The most famous competition for the performance of tragedy was as part of the spring festival of Dionysos Eleuthereus or the City Dionysia in Athens, but there were many others. Those plays which sought to be performed in the competitions of a religious festival ( agōn ) had to go through an audition process judged by the archon. Only those deemed worthy of the festival would be given the financial backing necessary to procure a costly chorus and rehearsal time. The archon would also nominate the three chorēgoi, the citizens who would each be expected to fund the chorus for one of the chosen plays (the state paid the poet and lead actors). The plays of the three selected poets were judged on the day by a panel and the prize for the winner of such competitions, besides honour and prestige, was often a bronze tripod cauldron. From 449 BCE there were also prizes for the leading actors ( prōtagōnistēs ).
Sophocles
THE WRITERS OF TRAGEDY
The first of the great tragedian poets was Aeschylus (c. 525 - c. 456 BCE). Innovative, he added a second actor for minor parts and by including more dialogue into his plays, he squeezed more drama from the age-old stories so familiar to his audience.As plays were submitted for competition in groups of four (three tragedies and a satyr-play), Aeschylus often carried on a theme between plays, creating sequels. One such trilogy is Agamemnon, The Libation Bearers (or Cheoephori ), and The Furies (or Eumenides ) known collectively as the Oresteia. Aeschylus is said to have described his work, consisting of at least 70 plays of which six or seven survive, as 'morsels from the feast of Homer ' (Burn 206).

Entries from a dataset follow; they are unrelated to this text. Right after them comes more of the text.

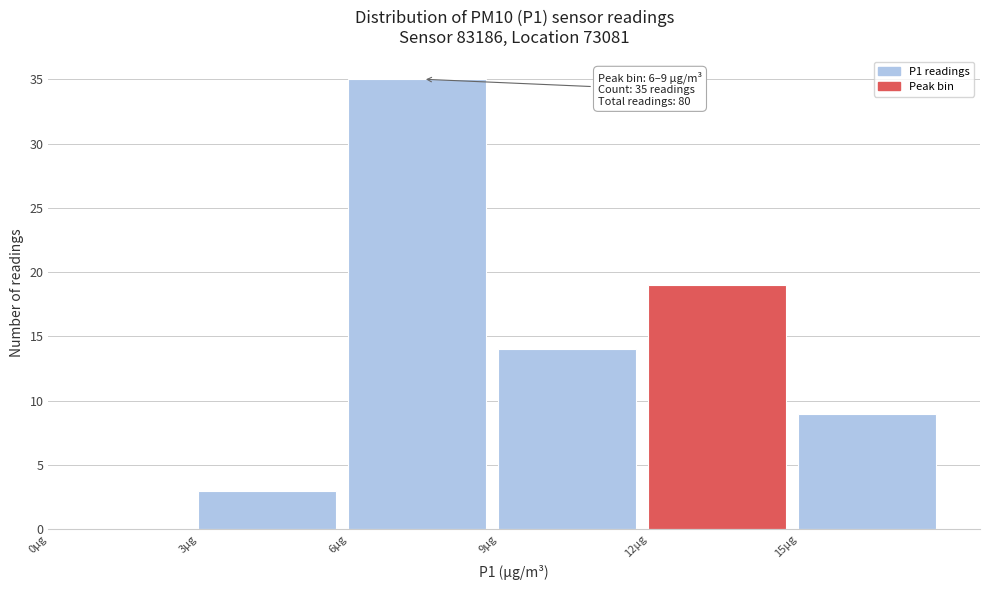

Which range on the x-axis has the tallest bar?

6 to 9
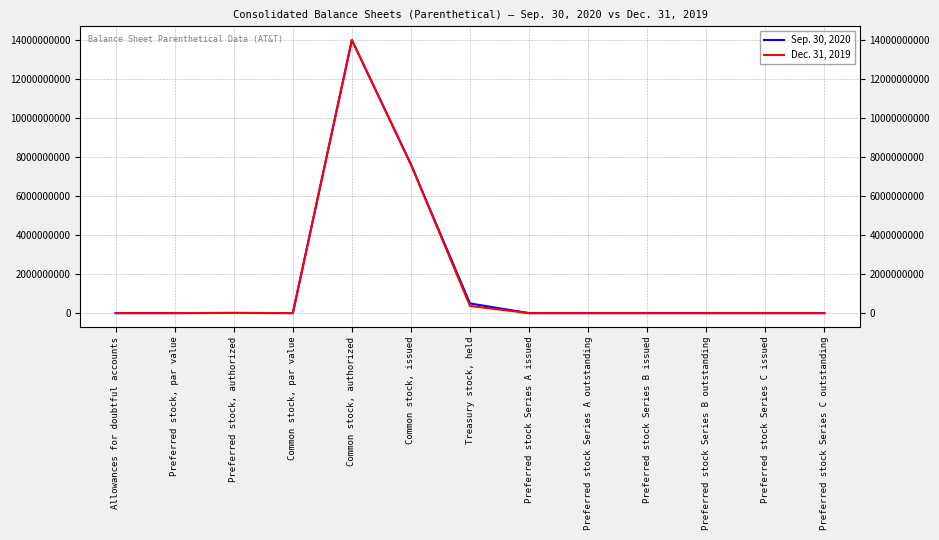

At which category does the chart reach its peak across all series?

Common stock, authorized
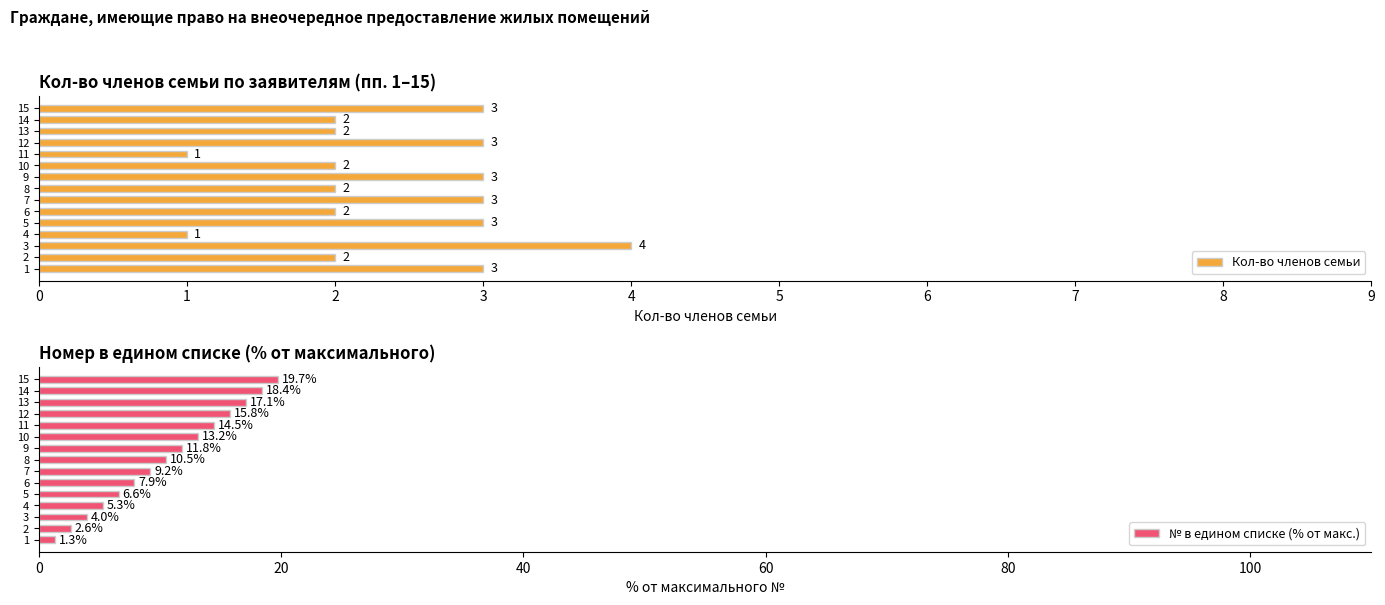

Are the bars horizontal?

Yes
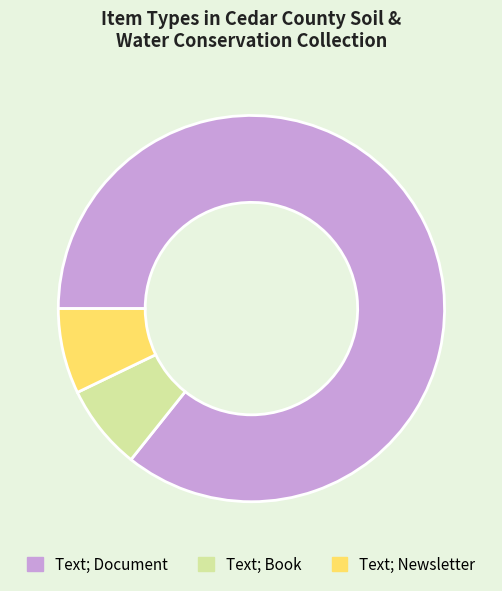

Is there a majority slice in this chart?

Yes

The second great poet of the genre was Sophocles (c. 496-406 BCE). Tremendously popular, he added a third actor to the proceedings and employed painted scenery, sometimes even changes of scenery within the play. Three actors now permitted much more sophistication in terms of plot. One of his most famous works is Antigone (c. 442 BCE) in which the lead character pays the ultimate price for burying her brother Polynices against the wishes of King Kreon of Thebes. It is a classic situation of tragedy - the political right of having the traitor Polynices denied burial rites is contrasted against the moral right of a sister seeking to lay to rest her brother. Other works include Oedipus the King and The Women of Trāchis, but he in fact wrote more than 100 plays, of which seven survive.

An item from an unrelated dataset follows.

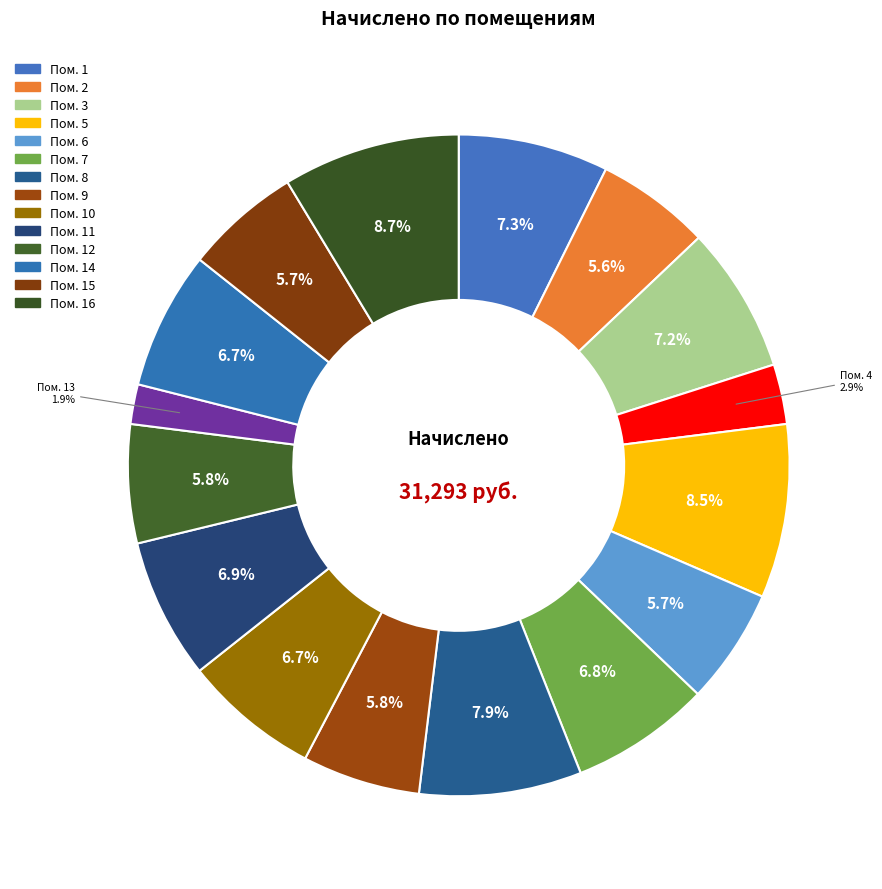

How many segments does this pie chart have?

16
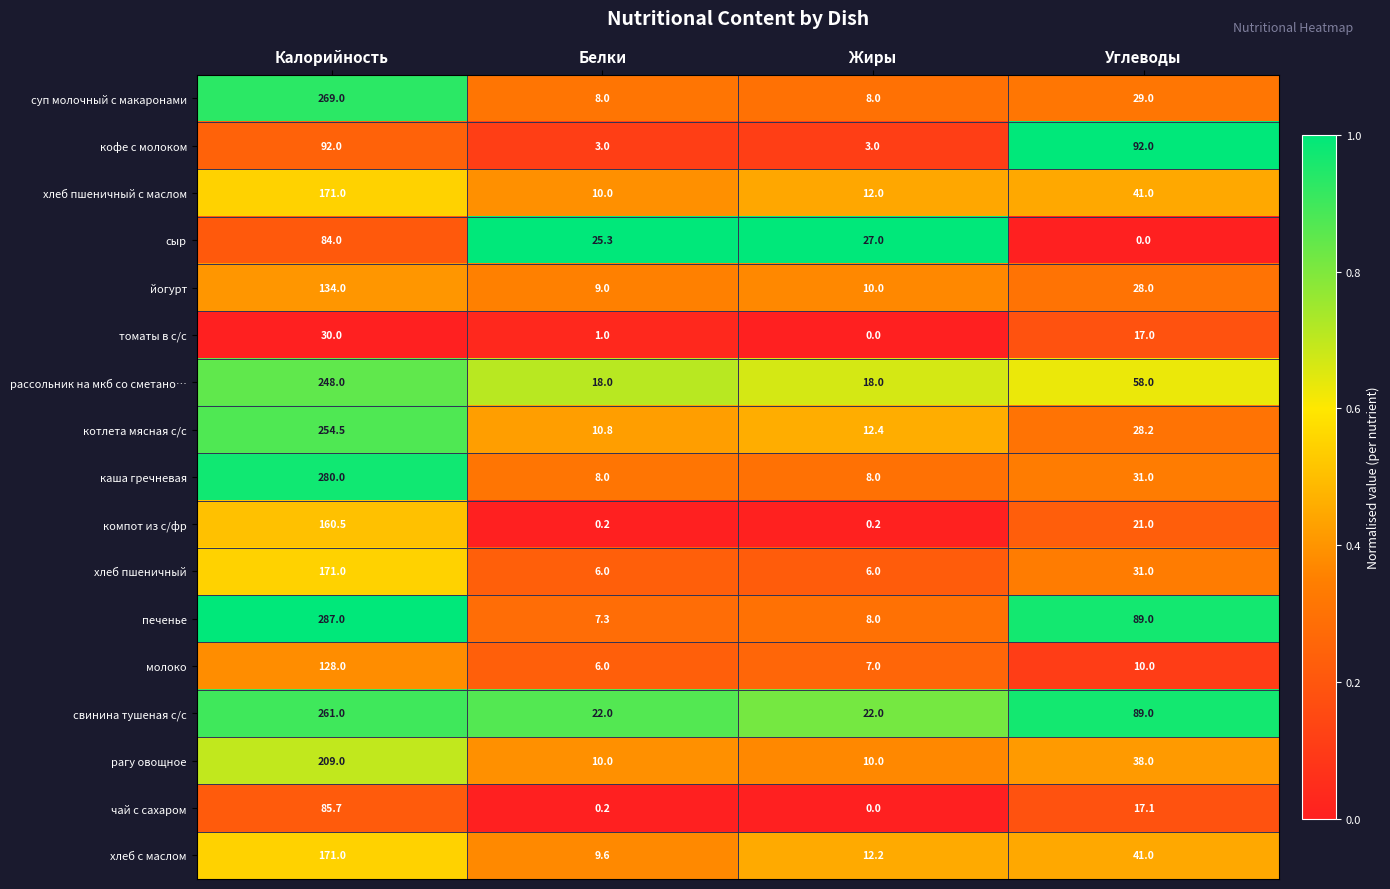

The value of йогурт at Жиры is 10.0. True or false?

True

The last of the classic tragedy poets was Euripides (c. 484-407 BCE), known for his clever dialogues, fine choral lyrics and a certain realism in his text and stage presentation. He liked to pose awkward questions and unsettle the audience with his thought-provoking treatment of common themes. This is probably why, although he was popular with the public, he won only a few festival competitions. Of around 90 plays, 19 survive, amongst the most famous being Medeia - where Jason, of the Golden Fleece fame, abandons the title character for the daughter of the King of Corinth with the consequence that Medeia kills her own children in revenge.
Theatre of Epidaurus
THE LEGACY OF TRAGEDY
Although plays were specifically commissioned for competition during religious and other types of festivals, many were re-performed and copied into scripts for 'mass' publication. Those scripts regarded as classics, particularly by the three great Tragedians, were even kept by the state as official and unalterable state documents. Also, the study of the 'classic' plays became an important part of the school curriculum.

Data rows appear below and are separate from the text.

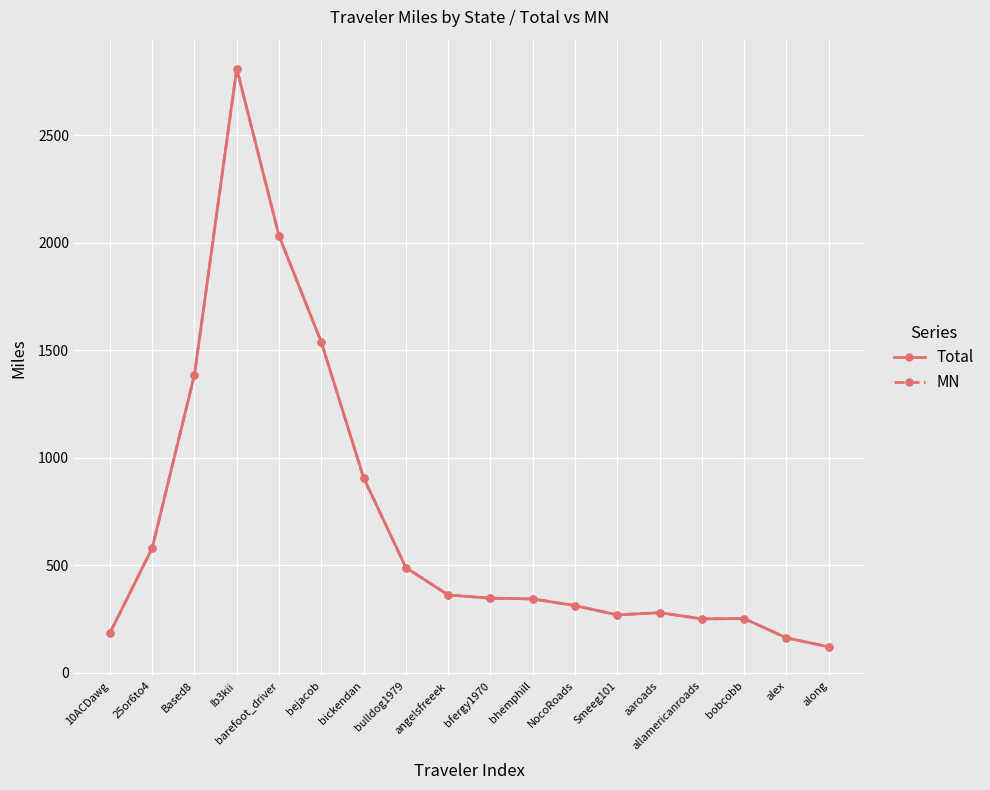

What is the label of the 10th point from the right?

angelsfreeek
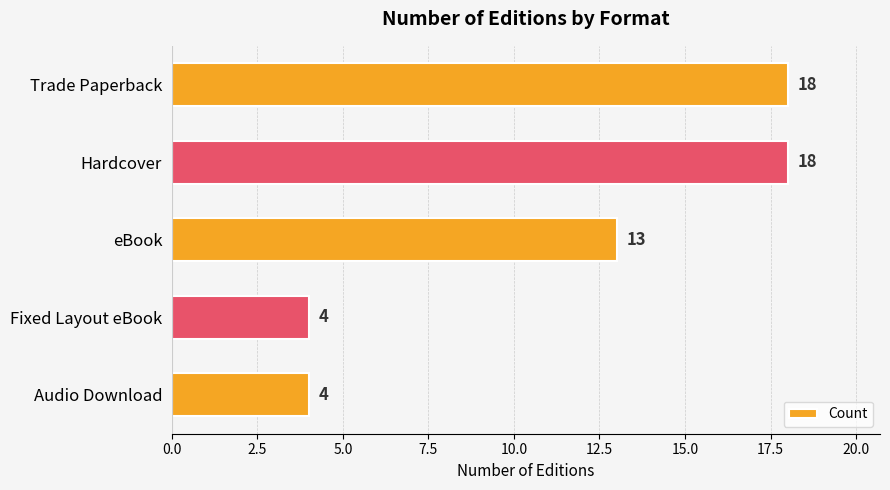

How many categories are shown in the chart?

5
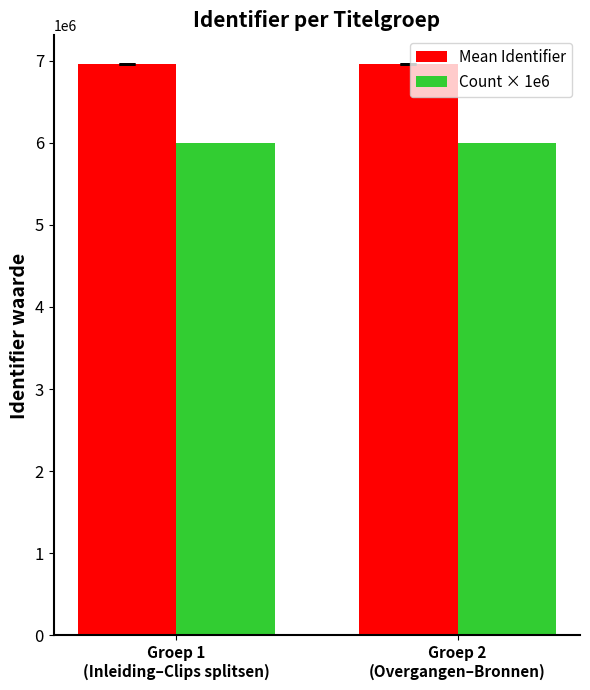

What is the smallest value displayed?

6000000.0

There were, however, new plays continuously being written and performed, and with the formation of actors' guilds in the 3rd century BCE and the mobility of professional troupes, the genre continued to spread across the Greek world with theatres becoming a common feature of the urban landscape from Magna Graecia to Asia Minor.
In the Roman world, tragedy plays were translated and imitated in Latin, and the genre gave rise to a new art form from the 1st century BCE, pantomime, which drew inspiration from the presentation and subject matter of Greek tragedy.